EXERCISE DESCRIPTION>
According to the forum thread on XFS latency, which file system did the original poster switch to on the same disks?

I'm the author of the mentioned tweet. What I was seeing was that on a system with loads of free RAM, XFS reclaiming inodes would randomly block on IO. This is completely unexpected. I do expect that a system under memory and IO pressure ("used" memory, not just "available" memory used for clean caches) will block on IO during allocations that trigger writeback. I do *not* expect that on a system with tons of clean data to evict, but that is what I saw with XFS. I had a process writing real-time data to disk (on a moderately busy system with gigabytes of free RAM), and even though disk bandwidth was plenty to keep up with the data, I was seeing buffer underruns due to big random latency spikes. After I introduced a process in the pipeline doing up to several gigabytes of RAM buffering to even out the spikes, I was *still* getting the buffer input stuttering for several seconds, breaking the real-time capture. That's where I realized that a kernel pipe buffer allocation was somehow blocking on XFS doing IO. I would echo 3 > /proc/sys/vm/drop_caches, and latencies would become normal. I would then watch RAM used for caches slowly creep up, and when it hit 95% or so, latency would randomly shoot through the roof again. This is obviously broken behavior. Allocating from RAM used for caches should **never** block on IO. The system should never slow down because extra RAM is being used for caches. That is just insane. The whole point of using RAM for caches is to utilize otherwise wasted RAM. If this is causing allocations to block on IO when freeing said RAM, randomly causing huge latency spikes for everything, then that is broken. I've since switched to ext4 on the same disks and haven't had a problem ever since.
I have also had this problem with XFS; running 4.19 with https://github.com/bobrik/linux/pull/3 ("xfs: add a sysctl to disable memory reclaim participation") and fs.xfs.memory_reclaim = 1 ("async inode reclaim of clean inodes only") has improved things for me.
This problem is still observed on kernel 5.4.x. Extremely annoying. I've stopped using XFS for new partitions.

Extracted records

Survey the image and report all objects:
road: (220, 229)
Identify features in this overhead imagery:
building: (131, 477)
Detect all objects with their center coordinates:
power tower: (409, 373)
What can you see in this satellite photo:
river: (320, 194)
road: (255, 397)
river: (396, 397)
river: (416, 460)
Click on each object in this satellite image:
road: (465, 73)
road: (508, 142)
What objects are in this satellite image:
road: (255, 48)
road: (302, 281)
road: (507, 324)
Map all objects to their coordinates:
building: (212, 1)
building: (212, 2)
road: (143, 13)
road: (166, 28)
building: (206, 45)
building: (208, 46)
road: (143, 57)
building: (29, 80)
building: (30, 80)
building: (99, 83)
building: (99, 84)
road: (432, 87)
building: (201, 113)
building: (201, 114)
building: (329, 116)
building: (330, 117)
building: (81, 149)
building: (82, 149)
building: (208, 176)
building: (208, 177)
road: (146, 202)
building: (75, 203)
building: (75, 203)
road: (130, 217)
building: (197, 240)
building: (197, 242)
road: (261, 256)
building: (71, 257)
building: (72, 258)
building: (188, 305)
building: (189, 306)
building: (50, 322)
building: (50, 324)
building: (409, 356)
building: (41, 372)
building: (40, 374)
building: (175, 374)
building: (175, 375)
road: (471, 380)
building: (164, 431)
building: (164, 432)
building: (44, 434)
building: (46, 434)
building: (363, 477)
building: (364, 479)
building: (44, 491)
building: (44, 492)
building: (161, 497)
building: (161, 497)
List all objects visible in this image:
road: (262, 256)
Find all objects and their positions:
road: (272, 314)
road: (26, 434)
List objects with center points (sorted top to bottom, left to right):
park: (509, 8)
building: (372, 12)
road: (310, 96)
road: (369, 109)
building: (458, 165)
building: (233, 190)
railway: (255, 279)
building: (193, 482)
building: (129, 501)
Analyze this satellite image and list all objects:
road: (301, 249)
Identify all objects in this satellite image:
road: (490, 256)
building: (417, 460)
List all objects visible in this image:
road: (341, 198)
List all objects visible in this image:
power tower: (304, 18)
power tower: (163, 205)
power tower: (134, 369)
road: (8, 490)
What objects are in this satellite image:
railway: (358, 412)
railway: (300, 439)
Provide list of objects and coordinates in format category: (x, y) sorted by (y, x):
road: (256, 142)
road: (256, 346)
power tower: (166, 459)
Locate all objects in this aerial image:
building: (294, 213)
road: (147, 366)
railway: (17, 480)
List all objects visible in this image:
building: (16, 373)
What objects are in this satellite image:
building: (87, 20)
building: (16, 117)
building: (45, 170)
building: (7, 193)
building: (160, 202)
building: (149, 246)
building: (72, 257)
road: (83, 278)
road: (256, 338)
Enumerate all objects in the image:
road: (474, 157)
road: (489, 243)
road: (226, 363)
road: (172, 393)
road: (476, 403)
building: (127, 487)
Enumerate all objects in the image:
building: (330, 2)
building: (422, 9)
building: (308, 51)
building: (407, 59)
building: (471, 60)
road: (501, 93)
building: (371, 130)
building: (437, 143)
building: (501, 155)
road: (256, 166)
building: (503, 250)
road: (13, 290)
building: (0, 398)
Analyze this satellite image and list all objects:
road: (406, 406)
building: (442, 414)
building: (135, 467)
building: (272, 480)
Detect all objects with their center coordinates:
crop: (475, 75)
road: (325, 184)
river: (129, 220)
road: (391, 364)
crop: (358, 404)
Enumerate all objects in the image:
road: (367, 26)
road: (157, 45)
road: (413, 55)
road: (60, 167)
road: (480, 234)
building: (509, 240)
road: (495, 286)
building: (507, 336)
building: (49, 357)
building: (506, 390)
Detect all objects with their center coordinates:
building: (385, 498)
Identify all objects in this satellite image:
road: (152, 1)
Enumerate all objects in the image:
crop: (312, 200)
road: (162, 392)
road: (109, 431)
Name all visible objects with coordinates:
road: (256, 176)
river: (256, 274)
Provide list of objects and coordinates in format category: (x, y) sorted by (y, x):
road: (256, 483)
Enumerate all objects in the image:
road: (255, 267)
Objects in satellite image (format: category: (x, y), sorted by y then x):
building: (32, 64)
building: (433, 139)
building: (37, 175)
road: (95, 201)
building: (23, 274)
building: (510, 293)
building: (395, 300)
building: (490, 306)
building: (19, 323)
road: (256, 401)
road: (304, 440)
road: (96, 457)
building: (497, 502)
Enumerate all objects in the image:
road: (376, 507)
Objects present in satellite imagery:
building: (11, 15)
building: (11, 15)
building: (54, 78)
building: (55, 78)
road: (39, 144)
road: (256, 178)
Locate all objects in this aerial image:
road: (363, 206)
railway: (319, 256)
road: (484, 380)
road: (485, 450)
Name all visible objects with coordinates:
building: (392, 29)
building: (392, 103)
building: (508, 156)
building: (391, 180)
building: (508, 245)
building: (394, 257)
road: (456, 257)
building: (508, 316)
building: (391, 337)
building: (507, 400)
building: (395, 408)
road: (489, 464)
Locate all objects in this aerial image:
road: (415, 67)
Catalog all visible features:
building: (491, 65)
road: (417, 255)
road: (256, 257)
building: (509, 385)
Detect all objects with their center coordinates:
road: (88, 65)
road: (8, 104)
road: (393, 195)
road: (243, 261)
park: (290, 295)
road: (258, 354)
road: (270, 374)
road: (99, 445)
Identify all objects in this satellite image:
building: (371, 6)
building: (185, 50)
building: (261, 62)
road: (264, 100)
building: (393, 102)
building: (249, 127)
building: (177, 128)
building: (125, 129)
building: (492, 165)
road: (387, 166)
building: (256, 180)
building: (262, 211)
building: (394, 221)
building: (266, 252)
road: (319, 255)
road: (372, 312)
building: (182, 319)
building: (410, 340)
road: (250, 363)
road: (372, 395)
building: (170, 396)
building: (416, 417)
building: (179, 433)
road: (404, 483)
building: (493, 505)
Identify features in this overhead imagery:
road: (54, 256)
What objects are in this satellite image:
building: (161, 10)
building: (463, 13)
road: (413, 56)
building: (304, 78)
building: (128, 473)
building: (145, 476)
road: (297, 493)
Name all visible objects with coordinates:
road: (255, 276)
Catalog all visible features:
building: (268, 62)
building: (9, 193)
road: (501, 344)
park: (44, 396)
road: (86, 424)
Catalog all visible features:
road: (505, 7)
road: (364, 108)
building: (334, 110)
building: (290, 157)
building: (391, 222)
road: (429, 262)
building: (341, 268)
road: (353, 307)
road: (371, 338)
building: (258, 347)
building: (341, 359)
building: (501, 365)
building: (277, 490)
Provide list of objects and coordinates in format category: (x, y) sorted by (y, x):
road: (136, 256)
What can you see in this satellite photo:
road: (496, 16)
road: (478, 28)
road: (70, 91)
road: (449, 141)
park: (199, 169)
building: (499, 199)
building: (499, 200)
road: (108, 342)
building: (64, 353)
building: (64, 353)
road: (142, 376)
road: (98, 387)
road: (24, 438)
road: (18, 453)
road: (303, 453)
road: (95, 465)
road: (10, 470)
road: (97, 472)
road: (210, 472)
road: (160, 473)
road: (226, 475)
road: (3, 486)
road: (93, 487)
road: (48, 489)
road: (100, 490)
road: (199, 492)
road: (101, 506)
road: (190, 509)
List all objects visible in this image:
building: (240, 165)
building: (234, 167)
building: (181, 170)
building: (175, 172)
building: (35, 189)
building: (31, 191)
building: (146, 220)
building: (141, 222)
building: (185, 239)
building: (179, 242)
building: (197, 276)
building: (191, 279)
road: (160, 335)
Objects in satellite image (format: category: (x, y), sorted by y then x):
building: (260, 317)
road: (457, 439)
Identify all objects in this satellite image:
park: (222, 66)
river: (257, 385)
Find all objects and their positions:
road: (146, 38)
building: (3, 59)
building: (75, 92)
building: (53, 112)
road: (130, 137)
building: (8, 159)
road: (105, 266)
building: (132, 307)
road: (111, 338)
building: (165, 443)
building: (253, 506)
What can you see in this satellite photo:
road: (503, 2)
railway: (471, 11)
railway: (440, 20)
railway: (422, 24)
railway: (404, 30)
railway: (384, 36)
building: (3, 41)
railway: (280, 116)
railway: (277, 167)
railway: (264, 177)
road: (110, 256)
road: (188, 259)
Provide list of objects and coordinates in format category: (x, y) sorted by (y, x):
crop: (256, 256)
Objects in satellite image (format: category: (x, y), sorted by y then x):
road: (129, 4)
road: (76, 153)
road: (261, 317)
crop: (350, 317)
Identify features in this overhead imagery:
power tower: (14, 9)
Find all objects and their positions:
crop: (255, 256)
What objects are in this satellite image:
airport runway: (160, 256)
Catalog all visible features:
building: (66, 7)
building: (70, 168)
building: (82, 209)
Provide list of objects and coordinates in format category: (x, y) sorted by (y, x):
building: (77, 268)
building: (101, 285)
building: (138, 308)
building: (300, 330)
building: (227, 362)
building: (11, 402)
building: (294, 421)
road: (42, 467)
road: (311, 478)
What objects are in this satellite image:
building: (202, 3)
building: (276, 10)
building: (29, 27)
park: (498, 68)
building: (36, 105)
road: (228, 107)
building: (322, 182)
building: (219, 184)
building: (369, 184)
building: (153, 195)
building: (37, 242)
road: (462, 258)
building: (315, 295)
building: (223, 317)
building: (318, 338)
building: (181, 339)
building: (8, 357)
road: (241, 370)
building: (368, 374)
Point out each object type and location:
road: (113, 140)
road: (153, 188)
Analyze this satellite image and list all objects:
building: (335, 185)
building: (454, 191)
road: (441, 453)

OUTPUT FOR THIS EXERCISE>
ext4